All organizations at some point face issues in their operational activities related to product complexity, organizational inefficiencies, supply chain management and outsourcing, as well as internal and external risk. A series of highly publicized blunders, from BP’s oil disaster and Toyota’s massive recalls, to the egg recall, along with regulatory mandates and more active involvement among shareholders, are prompting organizations to focus their efforts more closely than ever on identifying areas of potential risk across their enterprise.
Risk exists in everything that we do.

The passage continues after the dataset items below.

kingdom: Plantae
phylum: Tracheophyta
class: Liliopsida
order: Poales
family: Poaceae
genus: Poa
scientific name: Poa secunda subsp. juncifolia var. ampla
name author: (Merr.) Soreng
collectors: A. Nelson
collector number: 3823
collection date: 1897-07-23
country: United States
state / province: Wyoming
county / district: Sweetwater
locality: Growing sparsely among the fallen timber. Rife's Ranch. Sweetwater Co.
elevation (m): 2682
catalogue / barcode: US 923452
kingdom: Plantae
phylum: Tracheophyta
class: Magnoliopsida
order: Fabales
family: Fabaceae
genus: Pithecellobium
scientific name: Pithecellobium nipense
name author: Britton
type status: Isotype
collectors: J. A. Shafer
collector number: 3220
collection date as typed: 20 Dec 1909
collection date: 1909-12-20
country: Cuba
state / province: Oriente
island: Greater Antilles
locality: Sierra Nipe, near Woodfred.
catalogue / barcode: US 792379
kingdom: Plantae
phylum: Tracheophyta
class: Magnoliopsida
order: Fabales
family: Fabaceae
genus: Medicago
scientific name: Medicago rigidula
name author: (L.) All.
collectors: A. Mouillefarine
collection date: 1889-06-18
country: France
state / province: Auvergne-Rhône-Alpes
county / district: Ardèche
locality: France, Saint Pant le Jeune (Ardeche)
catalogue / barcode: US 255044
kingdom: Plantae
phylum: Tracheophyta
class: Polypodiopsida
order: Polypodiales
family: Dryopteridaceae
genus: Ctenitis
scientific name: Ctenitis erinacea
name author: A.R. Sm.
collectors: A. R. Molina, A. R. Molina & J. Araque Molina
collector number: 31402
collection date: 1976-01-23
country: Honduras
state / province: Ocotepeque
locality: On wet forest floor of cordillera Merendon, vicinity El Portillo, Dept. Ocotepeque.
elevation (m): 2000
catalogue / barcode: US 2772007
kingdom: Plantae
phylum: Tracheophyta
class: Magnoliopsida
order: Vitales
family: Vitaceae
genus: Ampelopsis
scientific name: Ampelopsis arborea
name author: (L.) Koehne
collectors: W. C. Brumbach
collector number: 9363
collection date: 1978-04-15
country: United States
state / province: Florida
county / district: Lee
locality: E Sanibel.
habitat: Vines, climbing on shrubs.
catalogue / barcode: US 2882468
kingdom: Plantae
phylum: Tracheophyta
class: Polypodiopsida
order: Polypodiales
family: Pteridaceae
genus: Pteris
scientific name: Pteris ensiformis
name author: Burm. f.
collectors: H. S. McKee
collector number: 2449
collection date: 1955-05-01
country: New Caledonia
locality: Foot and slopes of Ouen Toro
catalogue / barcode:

It is only through the effective management of risk that we can be assured that we are doing our reasonable best to manage ourselves to protect consumers, staff, the public and other stakeholders against risks of all kinds. Sure, this is a challenge, but the results can also bring rewards, such as:
- Fewer surprises and more confidence in product and processes
- Better service delivery
- More efficient use of resources
- Better management at all levels through improved decision making
- Improved working environment
- End-user safety and satisfaction
Risk management is a proactive approach that aims to identify, assess, prioritize and treat risk, so as to minimize its negative consequences. Product quality risk management then is a process consisting of well-defined steps, which support better decision-making by contributing to a greater insight into risks and their impacts to the overall product.
According to The International Conference on Harmonisation of Technical Requirements for Registration of Pharmaceuticals for Human Use (ICH), here are some guiding principles for product quality risk management, as defined in ICH Q9:
- The evaluation of the risk should ultimately link back to the potential risk to the end user.
- The extent of the risk management process should be commensurate with the level of risk associated with the decision.
- A more robust data set will lead to lower uncertainty.
- It is essential to have a clear delineation of the risk question.
- Risk management should be an iterative process.
- People who apply risk management should have the appropriate training, skills and experience.
- The risk management process should be appropriately documented and verifiable.
Product quality risk management supports a scientific and practical approach to decision-making. It provides documented, transparent and reproducible methods to accomplish steps of the quality risk management process based on current knowledge about assessing the probability, severity and sometimes detectability of the risk.
Effective quality risk management offers the opportunity to make better and more informed decisions, provide regulators with greater assurance of a company’s ability to deal with potential risks, and possibly influence the level of direct regulatory oversight. In addition, product quality risk management can facilitate better use of resources by all parties. Clearly, the opportunities far outweigh the challenges.
By implementing an integrated Risk Management solution enterprise-wide, organizations can reduce the potential inefficiencies that result from unanticipated operational disruptions and evolving regulations and restrictions. Such a solution ultimately promotes healthy operating margins, process efficiencies, quality and compliance, and overall profitability.